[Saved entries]
<<<<

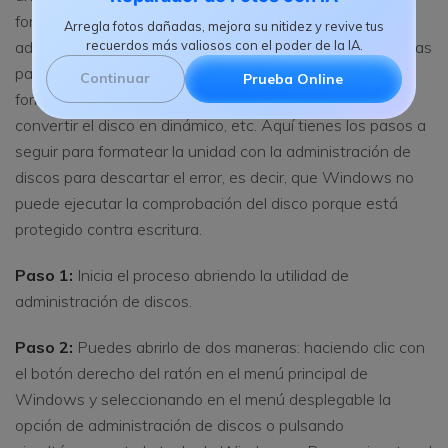
formatear la unidad, puedes utilizar la utilidad de
Arregla fotos dañadas, mejora su nitidez y revive tus
recuerdos más valiosos con el poder de la IA.
administración de discos. Ayuda a administrar el disco y las
particiones, crear una partición, eliminar una partición,
Continuar
Prueba Online
formatear una partición, cambiar la letra de la unidad,
convertir el disco en dinámico, etc. Aquí tienes los pasos a
seguir para formatear la unidad con la administración de
discos para descartar el error, es decir, que Windows no
puede ejecutar la comprobación del disco porque está
protegido contra escritura.
Paso 1:
Inicia el proceso abriendo la utilidad de
administración de discos.
Paso 2:
Puedes abrirlo de dos maneras: haciendo clic con
el botón derecho del ratón en el menú principal de
Windows y seleccionando en el menú desplegable la
opción de administración de discos o pulsando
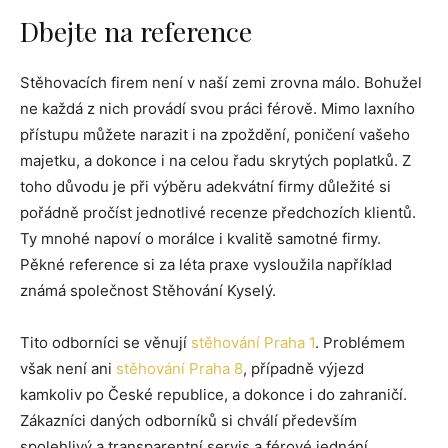
Dbejte na reference
Stěhovacích firem není v naší zemi zrovna málo. Bohužel
ne každá z nich provádí svou práci férově. Mimo laxního
přístupu můžete narazit i na zpoždění, poničení vašeho
majetku, a dokonce i na celou řadu skrytých poplatků. Z
toho důvodu je při výběru adekvátní firmy důležité si
pořádně pročíst jednotlivé recenze předchozích klientů.
Ty mnohé napoví o morálce i kvalitě samotné firmy.
Pěkné reference si za léta praxe vysloužila například
známá společnost Stěhování Kyselý.
Tito odborníci se věnují
stěhování Praha 1
. Problémem
však není ani
stěhování Praha 8
, případně výjezd
kamkoliv po České republice, a dokonce i do zahraničí.
Zákazníci daných odborníků si chválí především
spolehlivý a transparentní servis a férové jednání.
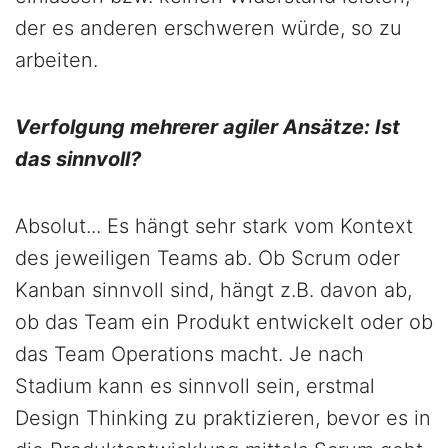
der es anderen erschweren würde, so zu
arbeiten.
Verfolgung mehrerer agiler Ansätze: Ist
das sinnvoll?
Absolut... Es hängt sehr stark vom Kontext
des jeweiligen Teams ab. Ob Scrum oder
Kanban sinnvoll sind, hängt z.B. davon ab,
ob das Team ein Produkt entwickelt oder ob
das Team Operations macht. Je nach
Stadium kann es sinnvoll sein, erstmal
Design Thinking zu praktizieren, bevor es in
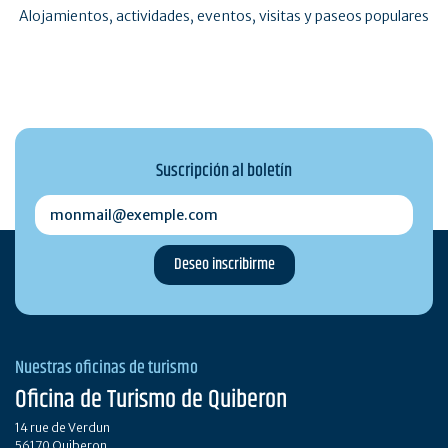
Alojamientos, actividades, eventos, visitas y paseos populares
Suscripción al boletín
monmail@exemple.com
Nuestras oficinas de turismo
Oficina de Turismo de Quiberon
14 rue de Verdun
56170 Quiberon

>>>>

Every line above that holds "menú" should be copied out.

el botón derecho del ratón en el menú principal de
Windows y seleccionando en el menú desplegable la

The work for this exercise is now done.